Why Did the Seller Reject an Offer for That Home?

reject offerWhy the seller rejected an offer to buy a home is really not all that important but it doesn’t mean a buyer might not want to know. Moreover, it might be the buyer’s agent who is more curious about why than the buyer. In my earlier years of real estate, like back when Jimmy Carter was in office, I would often feel like I was helping a buyer’s agent by explaining how the buyer could do better next time, but over the years I’ve come to conclude that trying to help was about the dumbest thing I could do. It’s not my place to try to help. I’m just the listing agent.

First, it doesn’t matter why the offer was rejected, the fact is it was. It didn’t meet some sort of criteria. There could be a bazillion reasons why an offer could be rejected but after the seller has accepted another offer, there is nothing the rejected buyer can do but wait for that buyer to cancel. If the seller is so inclined, the seller could agree to sign a backup offer with the buyer but many sellers dislike backup offers. They often prefer to retain the freedom to respond to fluctuations of the real estate market in the event prices later rise.

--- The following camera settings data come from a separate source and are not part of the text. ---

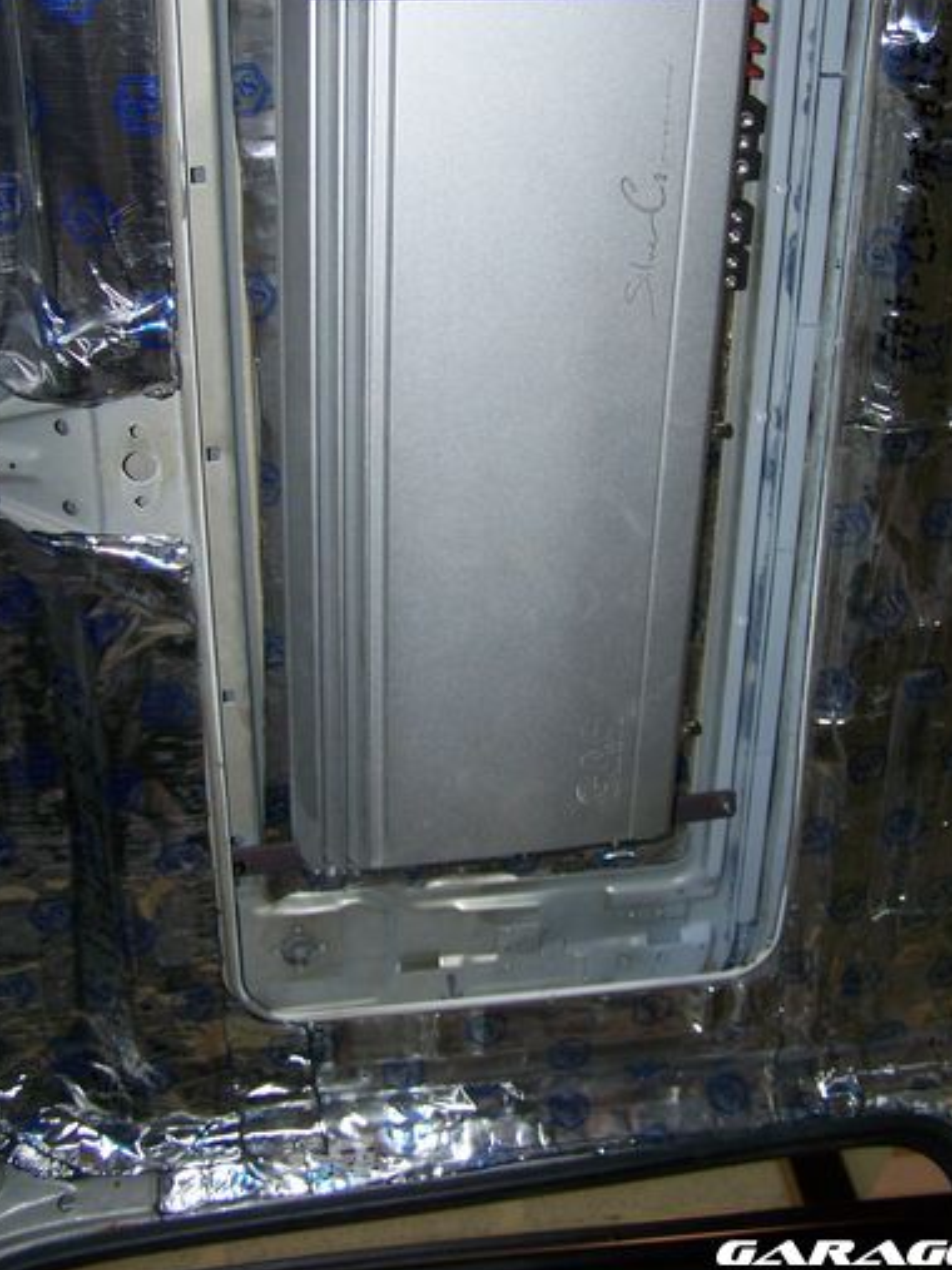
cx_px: 544
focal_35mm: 48
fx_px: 1761
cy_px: 476
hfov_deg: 30.2
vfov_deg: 39.4
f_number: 2.8
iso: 80
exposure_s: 1/60
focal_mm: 6.3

Second, short of discrimination / violating Fair Housing Laws, the seller can reject an offer for just about any reason. Sometimes it’s a toss of the dice.

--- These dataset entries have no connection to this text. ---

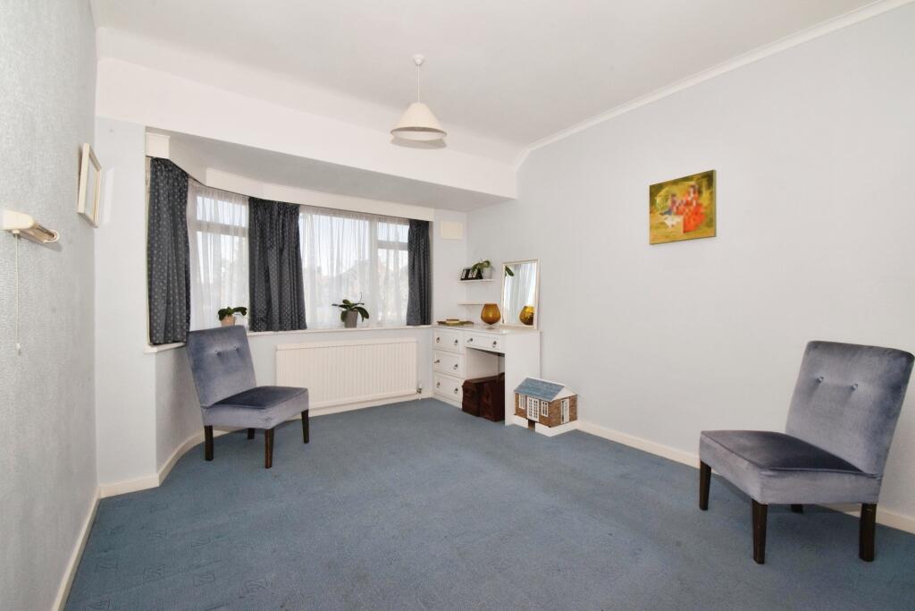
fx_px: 381
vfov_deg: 77.3
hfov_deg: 100.4
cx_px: 458
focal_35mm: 15
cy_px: 306
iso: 1000
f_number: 20
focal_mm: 10
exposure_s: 1/60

Maybe you could look at it like a point system. Offers need to meet certain points. There is price, of course, terms of agreement, length of escrow, type of loan, possession dates, lender reputations, buyer’s agent reputations, amount of earnest money deposit, even to how the offer is written — whether error free, and each carries weight. When I try to help a seller weigh an offer against others, we add up the positives and look at the negatives. A negative would be a possible bad situation or red flag that could prevent the escrow from closing.

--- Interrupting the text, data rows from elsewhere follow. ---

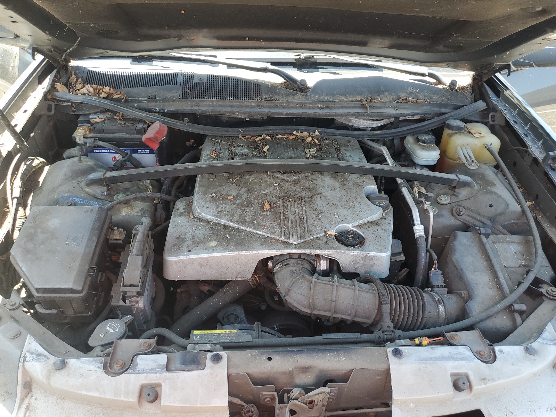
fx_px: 418
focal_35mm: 26
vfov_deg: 53.1
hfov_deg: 67.3
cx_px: 278
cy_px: 208
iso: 50
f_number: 1.5
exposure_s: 1/185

The final choice is always the seller’s. Anything I were to disclose to a buyer’s agent about why their buyer’s offer did not measure up would be subjective on my part and could open my seller to a potential lawsuit, so I don’t go there. My lips are zipped. Yeah, I might know what the seller told me as to why your offer was rejected, but unless I am representing a buyer under those circumstances, which I am not, those reasons will never pass through my lips.

Why the seller elected to reject an offer is not the buyer’s business.